Update the lines of these entries so that every "scientific name" reads "species", keeping everything else unchanged. Leave out the pictures when you write them out again.
>> start Given information
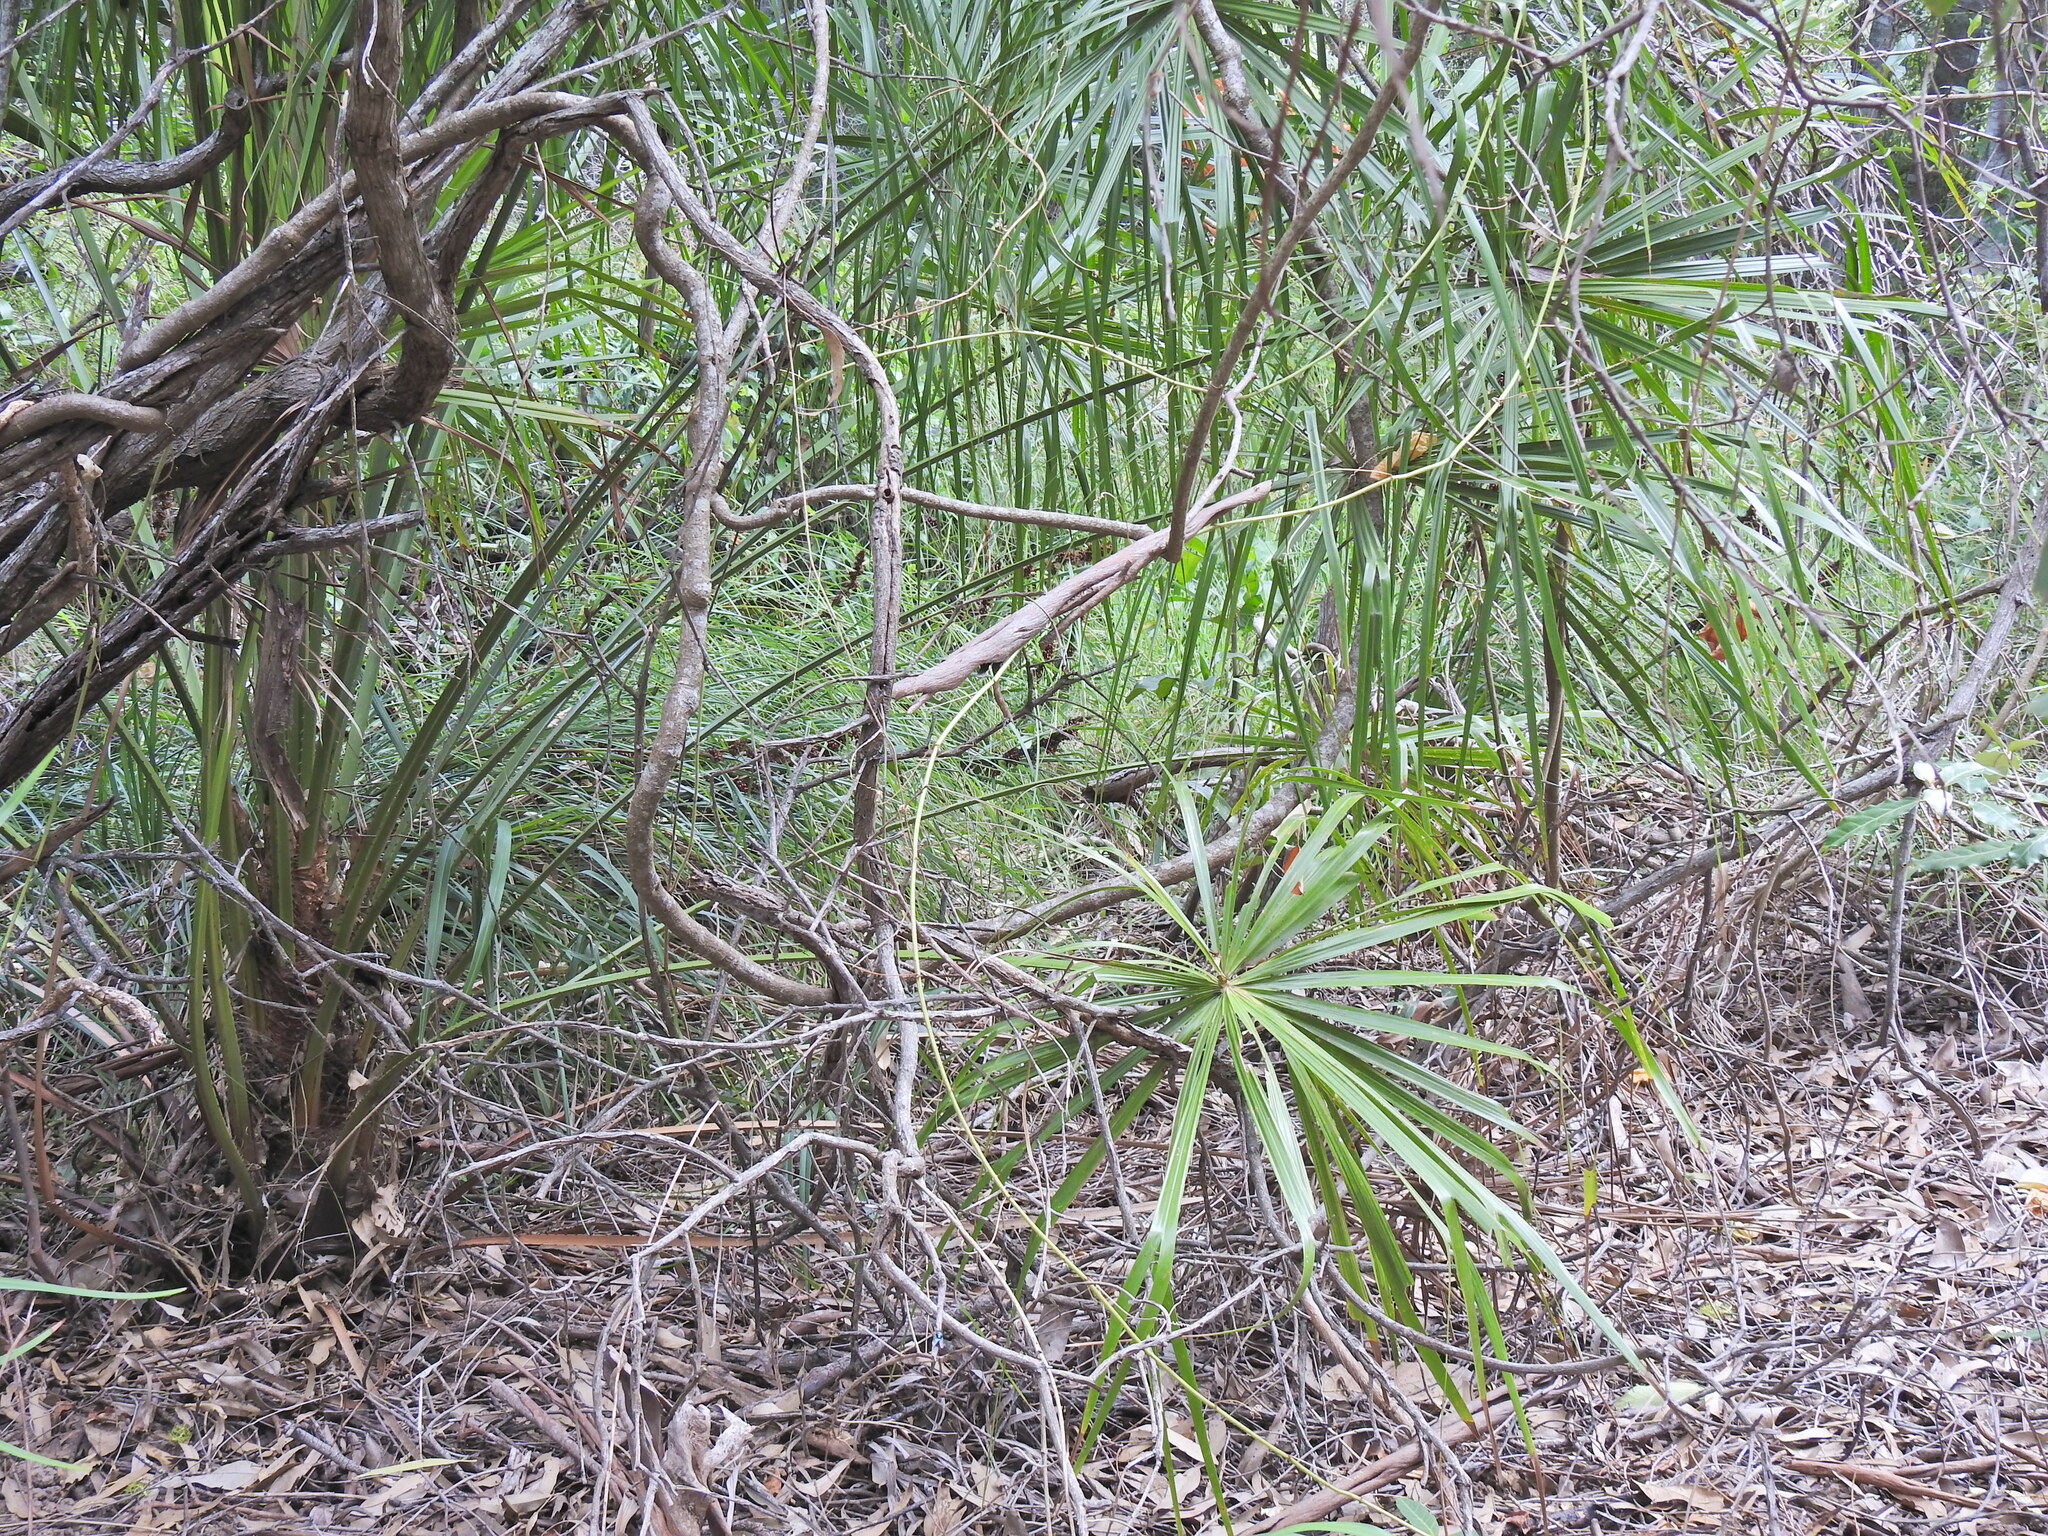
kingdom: Plantae
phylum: Tracheophyta
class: Liliopsida
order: Arecales
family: Arecaceae
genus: Livistona
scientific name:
>> end Given information
== Solution to this problem ==
kingdom: Plantae
phylum: Tracheophyta
class: Liliopsida
order: Arecales
family: Arecaceae
genus: Livistona
species:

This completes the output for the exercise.